Jenny Garing, of Lyttelton's Ground cafe and deli, is resuming her cooking classes at the Naval Point Club. Take your pick from Spice up your Winter (Aug 15), Malaysian Delights (Sep 12) or Sri Lankan cooking (Oct 3), $70 per person per course. Email

Still short

MasterChef New Zealand contestant Chris Turner, who works for the Christchurch City Council and made it through to the final 11 of the reality TV show, hasn't given up on his dream to study for a diplome de patisserie at the prestigious Le Cordon Bleu in Wellington, although he's still $23,000 short of the tuition fees. Turner recently hosted a three- course fundraising feast for 44 guests and is planning more.

Sweet treat

Chocoholics heading to Wellington for the New Zealand Chocolate Festival (Aug 24-26) will be able to make their own truffles at the Heilala Vanilla Chocolate Factory. With Swiss master chocolatier Rene 'Choco' Fellmann, in charge, visitors will have access to litres of chocolate ganache to mould into truffles and dip in cacao or ground nuts. Fellmann says: 'If chocolate is consumed in moderation, as a treat, it will never interfere with body shape but just give you a happy lifestyle." See for tickets.

Dine and wine

Saggio di vino's Cork & Fork menu has returned with a twist. Opt for two courses ($59) or three ($73), with a glass of Pegasus wine matched to each course and $5 from every dinner will be donated to the Christchurch Earthquake Appeal Trust. Sun-Thurs during August.

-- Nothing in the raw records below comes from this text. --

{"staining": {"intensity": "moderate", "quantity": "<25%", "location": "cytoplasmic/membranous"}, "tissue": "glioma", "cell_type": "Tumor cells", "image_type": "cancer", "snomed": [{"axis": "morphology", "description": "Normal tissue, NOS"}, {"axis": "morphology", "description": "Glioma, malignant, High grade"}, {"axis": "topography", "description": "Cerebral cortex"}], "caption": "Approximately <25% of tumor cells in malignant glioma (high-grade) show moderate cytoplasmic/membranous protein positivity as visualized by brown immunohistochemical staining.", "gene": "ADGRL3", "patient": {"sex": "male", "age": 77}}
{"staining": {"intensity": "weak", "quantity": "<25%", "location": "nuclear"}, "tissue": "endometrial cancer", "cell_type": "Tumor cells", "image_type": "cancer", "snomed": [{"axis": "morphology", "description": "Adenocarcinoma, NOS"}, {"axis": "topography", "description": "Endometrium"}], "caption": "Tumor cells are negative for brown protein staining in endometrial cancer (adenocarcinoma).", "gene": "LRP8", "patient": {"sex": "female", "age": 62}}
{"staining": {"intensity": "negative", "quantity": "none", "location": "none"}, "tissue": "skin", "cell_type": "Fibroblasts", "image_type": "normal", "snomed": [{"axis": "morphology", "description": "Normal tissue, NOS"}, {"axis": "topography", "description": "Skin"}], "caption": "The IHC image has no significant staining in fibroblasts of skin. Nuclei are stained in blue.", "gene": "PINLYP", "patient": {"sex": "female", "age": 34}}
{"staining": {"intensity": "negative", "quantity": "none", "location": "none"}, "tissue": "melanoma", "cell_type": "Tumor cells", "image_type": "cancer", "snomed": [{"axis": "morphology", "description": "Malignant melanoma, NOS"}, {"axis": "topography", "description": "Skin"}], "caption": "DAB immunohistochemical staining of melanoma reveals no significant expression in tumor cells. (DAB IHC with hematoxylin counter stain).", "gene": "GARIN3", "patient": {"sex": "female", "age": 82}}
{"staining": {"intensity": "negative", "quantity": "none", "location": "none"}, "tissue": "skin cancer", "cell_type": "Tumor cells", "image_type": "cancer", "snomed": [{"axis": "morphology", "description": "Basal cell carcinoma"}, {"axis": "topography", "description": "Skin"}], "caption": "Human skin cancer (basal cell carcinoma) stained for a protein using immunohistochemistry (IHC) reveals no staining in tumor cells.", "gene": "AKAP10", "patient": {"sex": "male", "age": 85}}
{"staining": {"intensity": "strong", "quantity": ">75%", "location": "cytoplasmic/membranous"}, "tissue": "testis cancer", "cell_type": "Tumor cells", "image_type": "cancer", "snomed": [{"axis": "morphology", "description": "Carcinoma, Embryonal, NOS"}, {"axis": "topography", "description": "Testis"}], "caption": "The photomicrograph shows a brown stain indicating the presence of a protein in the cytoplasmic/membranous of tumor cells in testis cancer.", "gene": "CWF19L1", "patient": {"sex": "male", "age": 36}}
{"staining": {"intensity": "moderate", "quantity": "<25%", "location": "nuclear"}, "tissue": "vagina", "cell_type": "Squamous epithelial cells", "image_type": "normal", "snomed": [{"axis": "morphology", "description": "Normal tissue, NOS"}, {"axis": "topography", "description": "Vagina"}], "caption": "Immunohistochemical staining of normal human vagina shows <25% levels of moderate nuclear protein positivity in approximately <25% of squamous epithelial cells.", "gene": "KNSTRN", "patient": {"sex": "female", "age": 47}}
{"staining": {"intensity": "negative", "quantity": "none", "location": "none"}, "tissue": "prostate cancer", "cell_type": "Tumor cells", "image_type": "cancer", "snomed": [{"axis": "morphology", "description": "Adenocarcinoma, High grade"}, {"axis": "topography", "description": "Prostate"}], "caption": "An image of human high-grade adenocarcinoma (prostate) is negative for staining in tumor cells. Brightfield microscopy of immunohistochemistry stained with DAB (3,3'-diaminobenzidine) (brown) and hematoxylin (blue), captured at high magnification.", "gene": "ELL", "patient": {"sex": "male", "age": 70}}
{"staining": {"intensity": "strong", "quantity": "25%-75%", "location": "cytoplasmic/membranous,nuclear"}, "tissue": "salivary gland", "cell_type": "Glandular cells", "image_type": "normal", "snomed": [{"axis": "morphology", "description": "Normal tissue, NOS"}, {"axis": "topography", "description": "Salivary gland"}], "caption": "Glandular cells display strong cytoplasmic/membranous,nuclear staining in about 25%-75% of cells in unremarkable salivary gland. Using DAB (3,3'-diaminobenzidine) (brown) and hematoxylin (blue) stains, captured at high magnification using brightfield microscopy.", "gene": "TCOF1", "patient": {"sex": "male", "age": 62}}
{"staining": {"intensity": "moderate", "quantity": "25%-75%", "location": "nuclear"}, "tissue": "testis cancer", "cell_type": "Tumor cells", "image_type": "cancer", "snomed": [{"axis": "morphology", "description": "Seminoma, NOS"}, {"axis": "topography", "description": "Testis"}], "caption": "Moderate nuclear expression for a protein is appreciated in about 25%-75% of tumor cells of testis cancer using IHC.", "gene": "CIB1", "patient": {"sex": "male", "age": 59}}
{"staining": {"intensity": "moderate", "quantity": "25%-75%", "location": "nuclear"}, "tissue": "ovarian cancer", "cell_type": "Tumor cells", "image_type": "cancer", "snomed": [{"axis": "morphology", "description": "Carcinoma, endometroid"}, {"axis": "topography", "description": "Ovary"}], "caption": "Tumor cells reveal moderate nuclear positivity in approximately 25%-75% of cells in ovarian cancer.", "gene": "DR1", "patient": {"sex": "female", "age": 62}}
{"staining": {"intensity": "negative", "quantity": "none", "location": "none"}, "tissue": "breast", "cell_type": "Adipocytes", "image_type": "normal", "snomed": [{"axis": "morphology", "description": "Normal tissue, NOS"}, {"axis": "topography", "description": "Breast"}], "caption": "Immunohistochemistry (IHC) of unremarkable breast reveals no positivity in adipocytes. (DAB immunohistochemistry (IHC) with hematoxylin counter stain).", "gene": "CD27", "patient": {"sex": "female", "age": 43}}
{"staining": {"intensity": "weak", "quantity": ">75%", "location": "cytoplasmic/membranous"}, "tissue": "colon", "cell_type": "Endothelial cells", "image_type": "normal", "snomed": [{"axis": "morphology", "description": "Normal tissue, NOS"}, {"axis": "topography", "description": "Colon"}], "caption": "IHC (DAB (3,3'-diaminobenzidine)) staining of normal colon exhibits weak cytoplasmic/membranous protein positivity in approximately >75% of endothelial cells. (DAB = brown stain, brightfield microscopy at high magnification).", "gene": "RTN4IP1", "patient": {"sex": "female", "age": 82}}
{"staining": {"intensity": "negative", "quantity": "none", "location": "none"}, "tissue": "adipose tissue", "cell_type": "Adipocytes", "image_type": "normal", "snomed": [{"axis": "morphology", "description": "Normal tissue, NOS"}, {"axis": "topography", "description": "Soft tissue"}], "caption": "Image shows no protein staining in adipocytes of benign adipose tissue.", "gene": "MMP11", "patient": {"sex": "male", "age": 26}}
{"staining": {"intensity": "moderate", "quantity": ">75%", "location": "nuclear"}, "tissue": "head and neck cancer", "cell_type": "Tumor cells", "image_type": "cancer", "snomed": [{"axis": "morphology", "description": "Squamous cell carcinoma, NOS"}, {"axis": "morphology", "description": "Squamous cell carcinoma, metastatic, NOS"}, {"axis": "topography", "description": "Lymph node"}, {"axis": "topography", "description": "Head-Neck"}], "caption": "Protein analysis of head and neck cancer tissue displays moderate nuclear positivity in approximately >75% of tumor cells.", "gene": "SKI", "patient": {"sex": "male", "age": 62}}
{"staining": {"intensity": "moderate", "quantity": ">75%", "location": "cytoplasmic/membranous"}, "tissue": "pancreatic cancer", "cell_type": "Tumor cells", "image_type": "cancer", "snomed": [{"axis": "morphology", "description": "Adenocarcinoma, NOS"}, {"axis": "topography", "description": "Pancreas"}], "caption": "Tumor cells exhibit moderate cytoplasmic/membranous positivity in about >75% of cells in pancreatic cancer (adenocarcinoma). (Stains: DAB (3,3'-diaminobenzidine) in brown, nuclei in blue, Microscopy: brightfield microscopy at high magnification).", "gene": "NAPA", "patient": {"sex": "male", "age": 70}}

Ph: 379 4006.

Fussy foodies

The McCain Red Veggie Truck (a 1943 V8 Chev hot rod) and the "McCain Grower" will be at the Christchurch Farmers' Market at Riccarton House on Saturday as part of the Children's Food Festival, offering children a range of interactive learning activities that will teach them all about growing healthy vegetables. As part of the McCain School Veggie Patch programme, the team at Riccarton House have built planter boxes so primary school children can plant seedlings. Children also have the chance to host their own farmers' market stall on Saturday or craft stall at the Sunday Artisan Market.